After weeks of tension between the building's two architects, David Childs and Daniel Libeskind, New York officials revealed yesterday the final design of the signature tower that will be built at the former site of the World Trade Center. The building, scheduled to be completed in 2009, will include 2.6 million feet of commercial space, and rise 1,776 feet above ground. Officials hope the new tower will stand as a dramatic revival of the city's skyline, which lost some of its luster when the twin towers were taken down by terrorists on Sept. 11, 2001.
"We will build it to show the world that freedom will always triumph over terror, and that we will face the 21st century with confidence," said Governor George Pataki of New York, who has the final say over what is constructed on the 16-acre site in Lower Manhattan.
If all goes as planned, the building will be the largest in the world -- surpassing Taiwan's Taipei 101 Tower, which at 1,676 feet is currently the world's tallest. The Freedom Tower is not expected to be at the exact site of the destroyed towers, but on the northwest side of the site.
So far, the Port Authority of New York and New Jersey, which owns the site, is expected to occupy 30 percent of the tower. Pataki has promised to move his New York office to the site. A new Windows on the World restaurant also will be an occupant, replacing the one destroyed in the attacks.
Officials said the estimated $1.5 billion tower will incorporate state-of-the art safety systems, including concrete protection for all sprinklers and separate stairs and elevators for firefighters. The building also will include strong fireproofing, and biological and chemical filters in the ventilation system.

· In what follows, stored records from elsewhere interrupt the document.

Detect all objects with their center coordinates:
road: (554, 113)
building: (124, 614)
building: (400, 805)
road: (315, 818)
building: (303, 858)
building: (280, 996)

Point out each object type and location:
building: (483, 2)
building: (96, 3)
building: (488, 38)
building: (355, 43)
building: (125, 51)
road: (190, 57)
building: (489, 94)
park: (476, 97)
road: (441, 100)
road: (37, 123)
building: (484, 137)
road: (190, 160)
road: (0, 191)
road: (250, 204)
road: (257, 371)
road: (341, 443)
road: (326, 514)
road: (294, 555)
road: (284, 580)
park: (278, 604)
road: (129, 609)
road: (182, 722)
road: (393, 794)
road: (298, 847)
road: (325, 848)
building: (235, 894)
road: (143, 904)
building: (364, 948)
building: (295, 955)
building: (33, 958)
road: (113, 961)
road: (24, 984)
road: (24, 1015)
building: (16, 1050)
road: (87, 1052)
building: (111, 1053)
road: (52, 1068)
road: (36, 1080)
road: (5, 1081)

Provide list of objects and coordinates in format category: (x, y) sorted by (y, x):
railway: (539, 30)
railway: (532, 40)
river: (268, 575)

Both architects claim the building will be the safest in the world. Childs said, "We wanted it to be safe, not only for the eventual occupants . . . but for the contractors and the workers who will be up there constructing the world's tallest building."
Sally Regenhard, founder of the Skyscraper Safety Campaign, said her organization is upset that the building technically will be exempt from the city's strict fire codes.

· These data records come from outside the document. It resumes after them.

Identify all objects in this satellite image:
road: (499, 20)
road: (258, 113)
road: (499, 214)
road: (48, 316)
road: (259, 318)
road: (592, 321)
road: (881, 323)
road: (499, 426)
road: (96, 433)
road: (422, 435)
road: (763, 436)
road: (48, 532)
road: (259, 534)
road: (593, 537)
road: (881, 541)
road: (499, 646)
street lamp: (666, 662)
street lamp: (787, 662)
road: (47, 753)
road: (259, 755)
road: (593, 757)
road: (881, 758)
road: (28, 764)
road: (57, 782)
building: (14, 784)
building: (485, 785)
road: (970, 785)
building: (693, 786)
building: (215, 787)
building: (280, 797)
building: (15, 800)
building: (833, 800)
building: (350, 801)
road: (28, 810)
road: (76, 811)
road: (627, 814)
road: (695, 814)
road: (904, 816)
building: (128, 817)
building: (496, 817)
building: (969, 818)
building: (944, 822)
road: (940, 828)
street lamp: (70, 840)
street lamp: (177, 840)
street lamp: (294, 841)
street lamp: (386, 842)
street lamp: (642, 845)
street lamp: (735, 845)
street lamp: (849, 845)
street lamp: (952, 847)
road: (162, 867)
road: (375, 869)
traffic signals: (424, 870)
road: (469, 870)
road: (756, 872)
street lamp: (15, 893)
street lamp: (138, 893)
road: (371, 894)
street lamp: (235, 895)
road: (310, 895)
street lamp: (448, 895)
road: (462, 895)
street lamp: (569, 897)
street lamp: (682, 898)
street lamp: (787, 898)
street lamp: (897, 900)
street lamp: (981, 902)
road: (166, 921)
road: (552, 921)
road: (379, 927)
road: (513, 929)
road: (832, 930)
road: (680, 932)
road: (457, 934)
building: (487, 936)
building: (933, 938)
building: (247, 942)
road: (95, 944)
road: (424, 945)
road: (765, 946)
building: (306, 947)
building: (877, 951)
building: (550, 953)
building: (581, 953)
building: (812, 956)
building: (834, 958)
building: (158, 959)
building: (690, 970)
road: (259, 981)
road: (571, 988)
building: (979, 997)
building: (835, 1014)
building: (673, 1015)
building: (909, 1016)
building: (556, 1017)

"We are outraged that the new World Trade Center site, including the Freedom Tower, will be immune from New York building and fire codes, just like the former World Trade Center," said Regenhard, whose son Christian, a firefighter, died on Sept. 11. "We feel that this is an outrage, and Pataki should make sure no building is ever above the law."
But Elizabeth Kubany, spokeswoman for the building project, said the tower will not only follow the fire code but will exceed it. She said the project has one specialist who devotes his work days to studying safety matters involving the proposed building.

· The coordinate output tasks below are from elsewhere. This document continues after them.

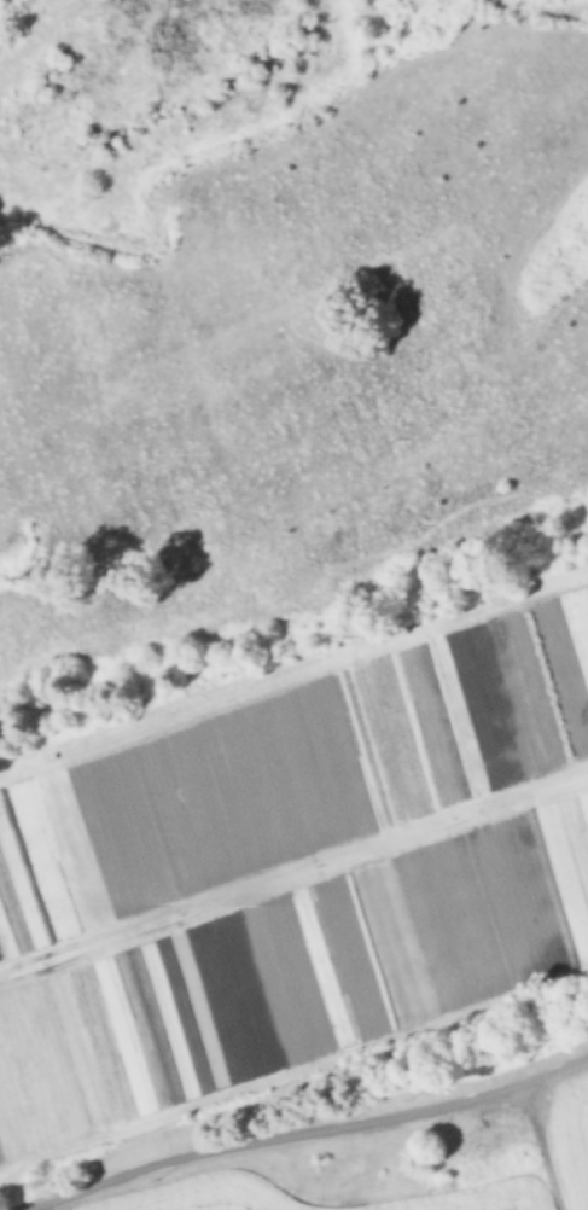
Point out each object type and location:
park: (285, 556)
building: (479, 928)
road: (310, 1133)
building: (474, 1147)
crop: (428, 1157)
building: (416, 1179)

Rebuilding Lower Manhattan will mean more than replacing the twin towers. The city is in the process of creating a memorial for the victims of the attacks. Street grids must be reconstructed as well as subway stations. However, it has been the rebuilding of the tower that has caught the attention of New Yorkers.
Negotiations between the architects were tense during the past two weeks. Much of the fight centered around the spire of the building, which will not contain offices. The plan now follows Libeskind's original asymmetrical structure, but Childs, who is the architect of Manhattan's Time Warner building and was chosen by the building's leaseholder Larry Silverstein, succeeded in deciding what would go inside the open-air structure atop the building.
Plans call for an estimated 70 floors of office space, including a two-floor restaurant and an observation deck. The building will be topped by a 400-foot open-air structure that will be surrounded by cables and wind turbines designed to provide 20 percent of the structure's energy needs.
Kubany said there are likely to be further changes and alterations to the design. "This is the end of the schematic design of the building, which is basically the big idea of the building," said Kubany. "But we are not saying things won't change."
Richard Meier, a New York architect who was a finalist for the design of the tower, said he believes the project is moving too quickly.
"An awful lot of things are undecided," Meier said. "We have a tower moving on one tract, a memorial on the other tract, and a transportation system moving on the other tract."
Material from the Associated Press was used in this report.